### Yapılacak alıştırmalar
A: Belçika'daki koalisyon krizini anlatan metinde "Hristiyan demokratlar ile" ifadesinden "gözler önüne seriyor." ifadesine kadar olan kısmı, "liberaller" yerine "muhafazakârlar" yazarak yeniden verin.
B: Belçika'daki koalisyon krizini anlatan metne göre hükümet kurmakla kim görevlendirilmiştir?

### Metin
########
Belçika'da 10 Haziranda yapılan genel seçimlerden bu yana, siyasi partiler arasında başlatılan koalisyon hükümeti kurma temasları sonuç vermezken, "Federal" Belçika'nın yakın gelecekte haritadan silineceğine yönelik işaretler giderek artıyor.
Belçika basını ve siyasal bilimcileri, Valon ve Flaman politikacıların uzlaşmazlığından kaynaklanan, 5 aydır devam eden krizin "suni" olduğunu, bu krizin, "kamuoyunu, ülkenin bölünmesi gereğine ikna amacıyla" yaratıldığını savunuyor.
Hükümet kurmakla görevlendirilen, Flaman kesiminin güçlü isimlerinden Hristiyan Demokrat Parti (CDV) üyesi Yves Leterme, Valon partileriyle koalisyon arayışlarında başarılı olamıyor. Müzakereleri sık sık askıya alan ve bizzat devreye giren Belçika Kralı II. Albert'in temasları da somut sonuçlar getirmiyor.
Hristiyan demokratlar ile liberaller arasında, sosyalistleri muhalefete iterek oluşturulmak istenen koalisyonun pazarlıkları, Flaman-Valon çekişmesini ve etnik gruplar arasında büyük görüş ayrılıklarını gözler önüne seriyor.
########
Bir veri koleksiyonundan kayıtlar:

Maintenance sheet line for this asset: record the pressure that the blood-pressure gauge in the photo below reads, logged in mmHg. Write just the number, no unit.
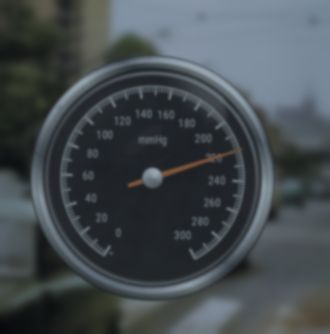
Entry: 220
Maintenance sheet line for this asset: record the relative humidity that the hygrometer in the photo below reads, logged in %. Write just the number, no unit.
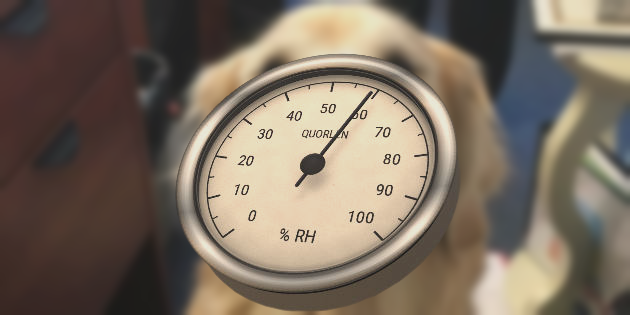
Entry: 60
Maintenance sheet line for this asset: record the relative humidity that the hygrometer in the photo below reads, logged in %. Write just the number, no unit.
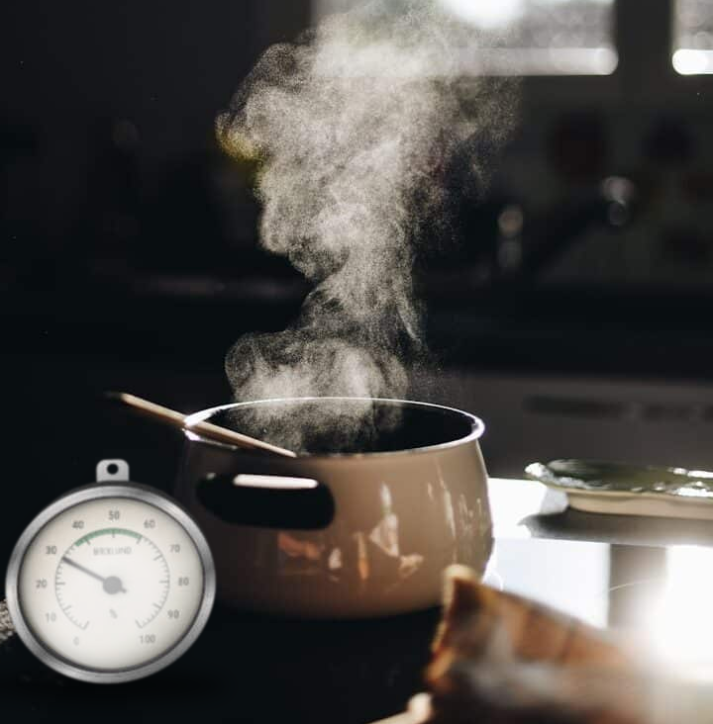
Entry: 30
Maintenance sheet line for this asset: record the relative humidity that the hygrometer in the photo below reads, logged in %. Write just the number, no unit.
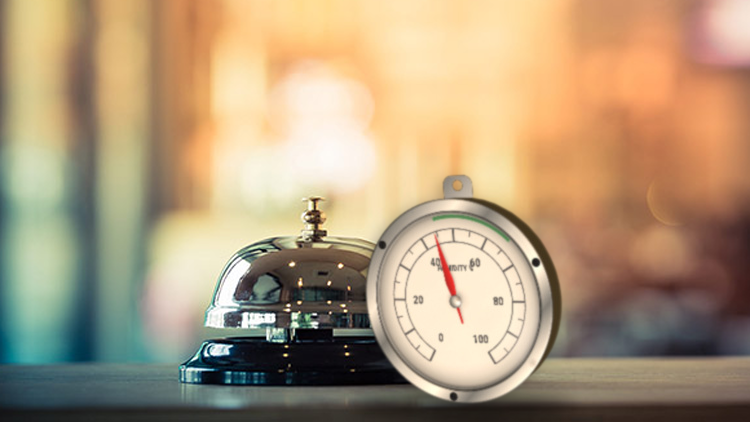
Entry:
########
### Alıştırma sonuçları
A:
Hristiyan demokratlar ile muhafazakârlar arasında, sosyalistleri muhalefete iterek oluşturulmak istenen koalisyonun pazarlıkları, Flaman-Valon çekişmesini ve etnik gruplar arasında büyük görüş ayrılıklarını gözler önüne seriyor.

B: Hristiyan Demokrat Parti (CDV) üyesi Yves Leterme.